• Exercise description: In the listing below, the answer starts at the line that has "vpn-tipo* può essere" and stops after the line that has "hello SKU di"; please repeat that part exactly and nothing more.

• Source data:
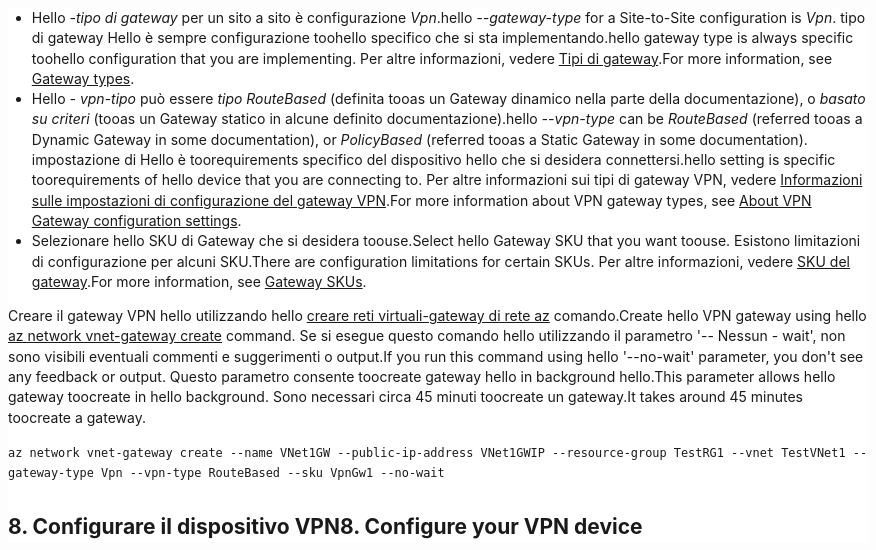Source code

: * <span data-ttu-id="feb1a-171">Hello *-tipo di gateway* per un sito a sito è configurazione *Vpn*.</span><span class="sxs-lookup"><span data-stu-id="feb1a-171">hello *--gateway-type* for a Site-to-Site configuration is *Vpn*.</span></span> <span data-ttu-id="feb1a-172">tipo di gateway Hello è sempre configurazione toohello specifico che si sta implementando.</span><span class="sxs-lookup"><span data-stu-id="feb1a-172">hello gateway type is always specific toohello configuration that you are implementing.</span></span> <span data-ttu-id="feb1a-173">Per altre informazioni, vedere [Tipi di gateway](vpn-gateway-about-vpn-gateway-settings.md#gwtype).</span><span class="sxs-lookup"><span data-stu-id="feb1a-173">For more information, see [Gateway types](vpn-gateway-about-vpn-gateway-settings.md#gwtype).</span></span>
* <span data-ttu-id="feb1a-174">Hello *- vpn-tipo* può essere *tipo RouteBased* (definita tooas un Gateway dinamico nella parte della documentazione), o *basato su criteri* (tooas un Gateway statico in alcune definito documentazione).</span><span class="sxs-lookup"><span data-stu-id="feb1a-174">hello *--vpn-type* can be *RouteBased* (referred tooas a Dynamic Gateway in some documentation), or *PolicyBased* (referred tooas a Static Gateway in some documentation).</span></span> <span data-ttu-id="feb1a-175">impostazione di Hello è toorequirements specifico del dispositivo hello che si desidera connettersi.</span><span class="sxs-lookup"><span data-stu-id="feb1a-175">hello setting is specific toorequirements of hello device that you are connecting to.</span></span> <span data-ttu-id="feb1a-176">Per altre informazioni sui tipi di gateway VPN, vedere [Informazioni sulle impostazioni di configurazione del gateway VPN](vpn-gateway-about-vpn-gateway-settings.md#vpntype).</span><span class="sxs-lookup"><span data-stu-id="feb1a-176">For more information about VPN gateway types, see [About VPN Gateway configuration settings](vpn-gateway-about-vpn-gateway-settings.md#vpntype).</span></span>
* <span data-ttu-id="feb1a-177">Selezionare hello SKU di Gateway che si desidera toouse.</span><span class="sxs-lookup"><span data-stu-id="feb1a-177">Select hello Gateway SKU that you want toouse.</span></span> <span data-ttu-id="feb1a-178">Esistono limitazioni di configurazione per alcuni SKU.</span><span class="sxs-lookup"><span data-stu-id="feb1a-178">There are configuration limitations for certain SKUs.</span></span> <span data-ttu-id="feb1a-179">Per altre informazioni, vedere [SKU del gateway](vpn-gateway-about-vpn-gateway-settings.md#gwsku).</span><span class="sxs-lookup"><span data-stu-id="feb1a-179">For more information, see [Gateway SKUs](vpn-gateway-about-vpn-gateway-settings.md#gwsku).</span></span>

<span data-ttu-id="feb1a-180">Creare il gateway VPN hello utilizzando hello [creare reti virtuali-gateway di rete az](/cli/azure/network/vnet-gateway#create) comando.</span><span class="sxs-lookup"><span data-stu-id="feb1a-180">Create hello VPN gateway using hello [az network vnet-gateway create](/cli/azure/network/vnet-gateway#create) command.</span></span> <span data-ttu-id="feb1a-181">Se si esegue questo comando hello utilizzando il parametro '-- Nessun - wait', non sono visibili eventuali commenti e suggerimenti o output.</span><span class="sxs-lookup"><span data-stu-id="feb1a-181">If you run this command using hello '--no-wait' parameter, you don't see any feedback or output.</span></span> <span data-ttu-id="feb1a-182">Questo parametro consente toocreate gateway hello in background hello.</span><span class="sxs-lookup"><span data-stu-id="feb1a-182">This parameter allows hello gateway toocreate in hello background.</span></span> <span data-ttu-id="feb1a-183">Sono necessari circa 45 minuti toocreate un gateway.</span><span class="sxs-lookup"><span data-stu-id="feb1a-183">It takes around 45 minutes toocreate a gateway.</span></span>

```azurecli
az network vnet-gateway create --name VNet1GW --public-ip-address VNet1GWIP --resource-group TestRG1 --vnet TestVNet1 --gateway-type Vpn --vpn-type RouteBased --sku VpnGw1 --no-wait 
```

## <span data-ttu-id="feb1a-184"><a name="VPNDevice"></a>8. Configurare il dispositivo VPN</span><span class="sxs-lookup"><span data-stu-id="feb1a-184"><a name="VPNDevice"></a>8. Configure your VPN device</span></span>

• Task answer:
* <span data-ttu-id="feb1a-174">Hello *- vpn-tipo* può essere *tipo RouteBased* (definita tooas un Gateway dinamico nella parte della documentazione), o *basato su criteri* (tooas un Gateway statico in alcune definito documentazione).</span><span class="sxs-lookup"><span data-stu-id="feb1a-174">hello *--vpn-type* can be *RouteBased* (referred tooas a Dynamic Gateway in some documentation), or *PolicyBased* (referred tooas a Static Gateway in some documentation).</span></span> <span data-ttu-id="feb1a-175">impostazione di Hello è toorequirements specifico del dispositivo hello che si desidera connettersi.</span><span class="sxs-lookup"><span data-stu-id="feb1a-175">hello setting is specific toorequirements of hello device that you are connecting to.</span></span> <span data-ttu-id="feb1a-176">Per altre informazioni sui tipi di gateway VPN, vedere [Informazioni sulle impostazioni di configurazione del gateway VPN](vpn-gateway-about-vpn-gateway-settings.md#vpntype).</span><span class="sxs-lookup"><span data-stu-id="feb1a-176">For more information about VPN gateway types, see [About VPN Gateway configuration settings](vpn-gateway-about-vpn-gateway-settings.md#vpntype).</span></span>
* <span data-ttu-id="feb1a-177">Selezionare hello SKU di Gateway che si desidera toouse.</span><span class="sxs-lookup"><span data-stu-id="feb1a-177">Select hello Gateway SKU that you want toouse.</span></span> <span data-ttu-id="feb1a-178">Esistono limitazioni di configurazione per alcuni SKU.</span><span class="sxs-lookup"><span data-stu-id="feb1a-178">There are configuration limitations for certain SKUs.</span></span> <span data-ttu-id="feb1a-179">Per altre informazioni, vedere [SKU del gateway](vpn-gateway-about-vpn-gateway-settings.md#gwsku).</span><span class="sxs-lookup"><span data-stu-id="feb1a-179">For more information, see [Gateway SKUs](vpn-gateway-about-vpn-gateway-settings.md#gwsku).</span></span>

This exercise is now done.